Bottom line: Trust Score of 49/100 indicates significant concerns. Thoroughly evaluate alternatives.

About This Facility

What is Villa Marin's CMS Rating?

CMS assigns VILLA MARIN an overall rating of 5 out of 5 stars, which is considered much above average nationally. Within California, this rating places the facility higher than 99% of the state's 100 nursing homes. This rating reflects solid performance across the metrics CMS uses to evaluate nursing home quality.

How is Villa Marin Staffed?

CMS rates VILLA MARIN's staffing level at 4 out of 5 stars, which is above average compared to other nursing homes.

What Have Inspectors Found at Villa Marin?

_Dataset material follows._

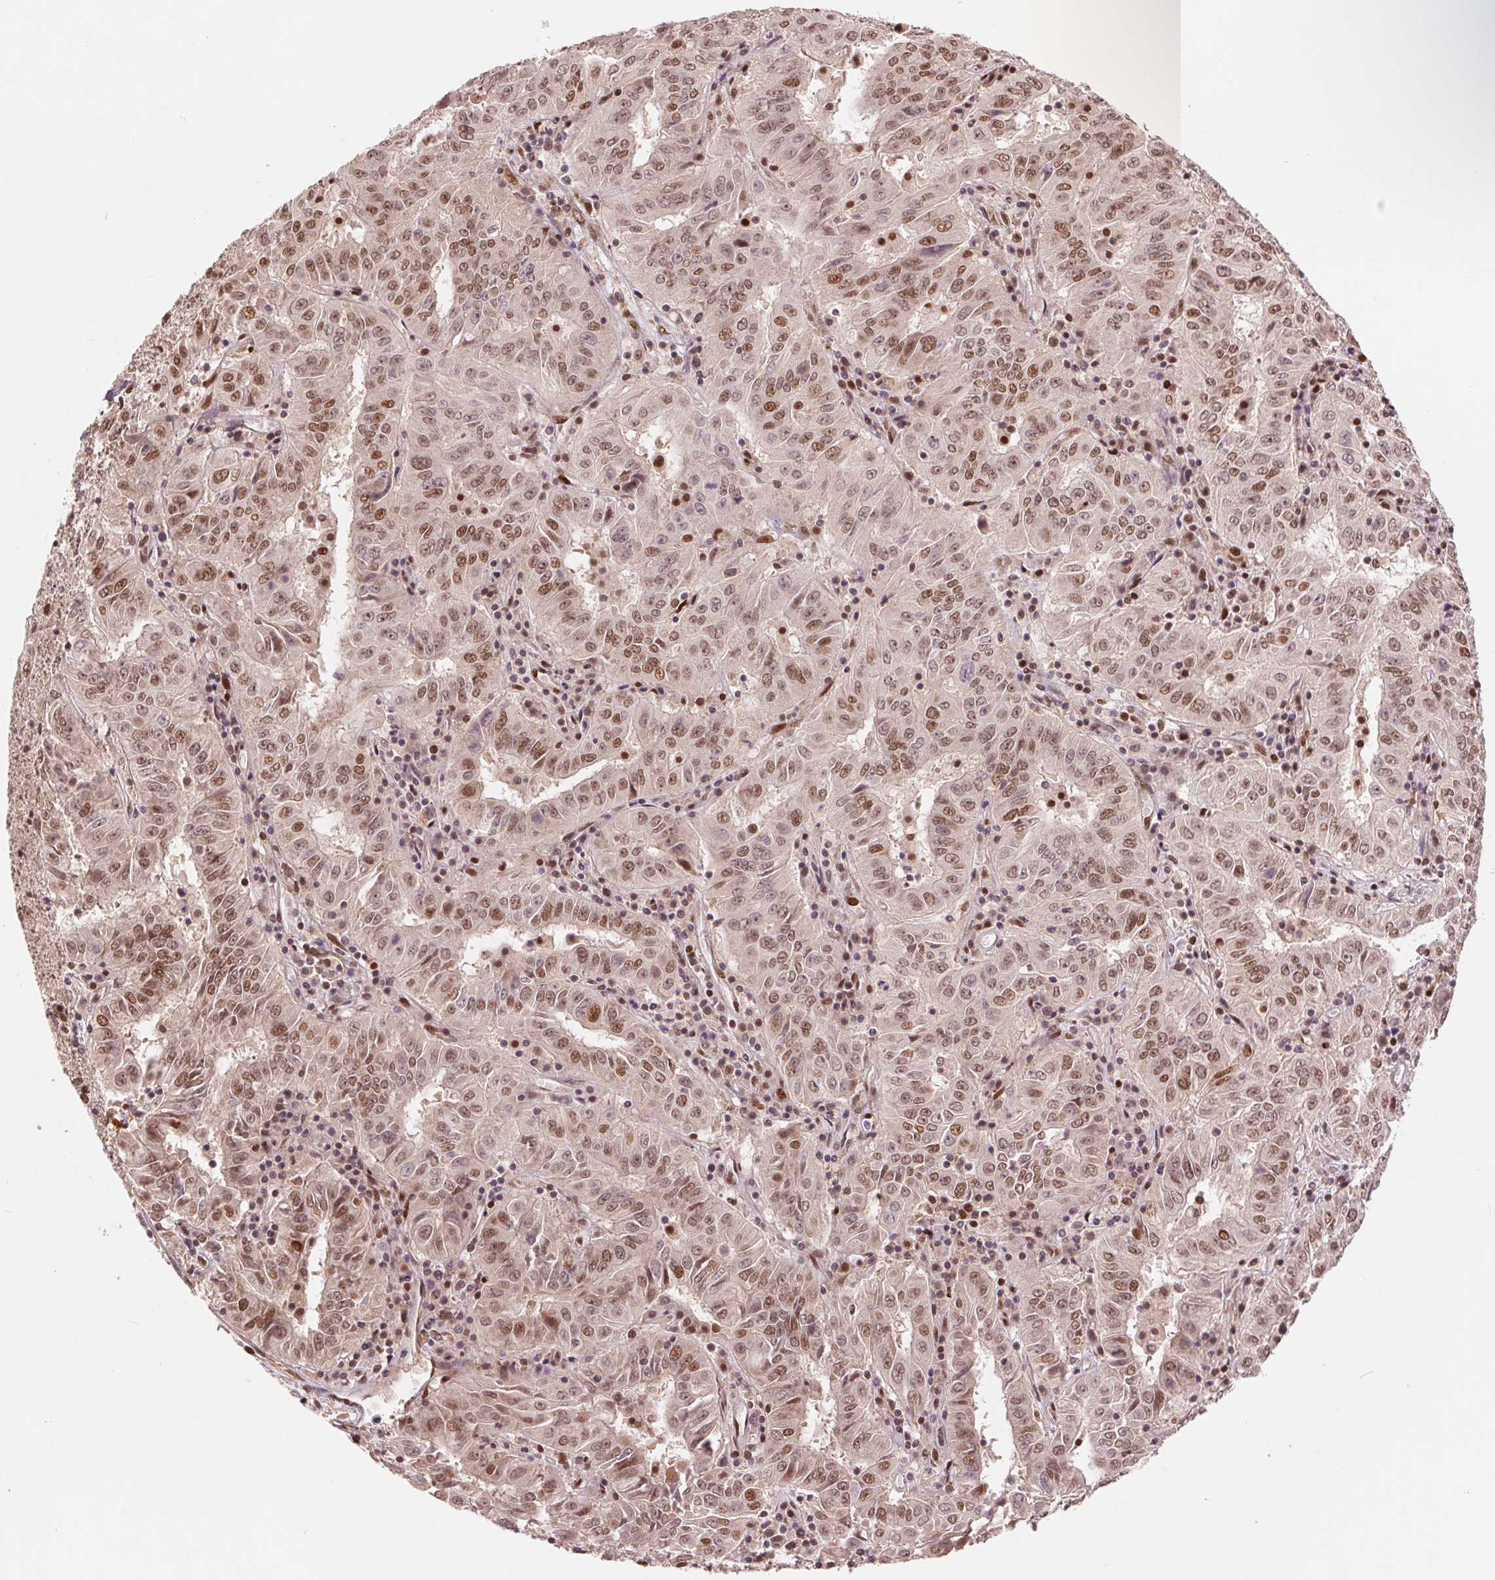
{"staining": {"intensity": "moderate", "quantity": ">75%", "location": "nuclear"}, "tissue": "pancreatic cancer", "cell_type": "Tumor cells", "image_type": "cancer", "snomed": [{"axis": "morphology", "description": "Adenocarcinoma, NOS"}, {"axis": "topography", "description": "Pancreas"}], "caption": "Pancreatic adenocarcinoma stained with a brown dye reveals moderate nuclear positive expression in about >75% of tumor cells.", "gene": "TTLL9", "patient": {"sex": "male", "age": 63}}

State health inspectors documented 26 deficiencies at VILLA MARIN during 2018 to 2024. These included: 2 Immediate Jeopardy (the most serious level, indicating potential for serious harm or death), 1 that caused actual resident harm, 22 with potential for harm, and 1 minor or isolated issues. Immediate Jeopardy findings are rare and represent the most serious regulatory concerns. They require immediate corrective action.

Who Owns and Operates Villa Marin?

VILLA MARIN is owned by a non-profit organization. Non-profit facilities reinvest revenue into operations rather than distributing to shareholders. The facility operates independently rather than as part of a larger chain. With 31 certified beds and approximately 11 residents (about 35% occupancy), it is a smaller facility located in SAN RAFAEL, California.

How Does Villa Marin Compare to Other California Nursing Homes?

Compared to the 100 nursing homes in California, VILLA MARIN's overall rating (5 stars) is above the state average of 3.2 and health inspection rating (4 stars) is above the national benchmark.

What Should Families Ask When Visiting Villa Marin?

Based on this facility's data, families visiting should ask: "What changes have been made since the serious inspection findings, and how are you preventing similar issues?" "Can I visit during a mealtime to observe dining assistance and food quality?" "How do you handle medical emergencies, and what is your hospital transfer rate?" "Can I speak with family members of current residents about their experience?" These questions are particularly relevant given the facility's Immediate Jeopardy citations.

Is Villa Marin Safe?

Based on CMS inspection data, VILLA MARIN has documented safety concerns. Inspectors have issued 2 Immediate Jeopardy citations (the most serious violation level indicating risk of serious injury or death). The facility has a 5-star overall rating and ranks #1 of 100 nursing homes in California. Families considering this facility should ask detailed questions about what corrective actions have been taken since these incidents.

Do Nurses at Villa Marin Stick Around?

VILLA MARIN has not reported staff turnover data to CMS. Staff turnover matters because consistent caregivers learn residents' individual needs, medications, and preferences. When staff frequently change, this institutional knowledge is lost. Families should ask the facility directly about their staff retention rates and average employee tenure.

Was Villa Marin Ever Fined?

VILLA MARIN has been fined $7,443 across 1 penalty action. This is below the California average of $33,153. While any fine indicates a compliance issue, fines under $50,000 are relatively common and typically reflect isolated problems that were subsequently corrected. Families should ask what specific issues led to these fines and confirm they've been resolved.

Is Villa Marin on Any Federal Watch List?

VILLA MARIN is not on any federal watch list. The most significant is the Special Focus Facility (SFF) program, which identifies the bottom 1% of nursing homes nationally based on persistent, serious quality problems. Not being on this list means the facility has avoided the pattern of deficiencies that triggers enhanced federal oversight. This is a positive indicator, though families should still review the facility's inspection history directly.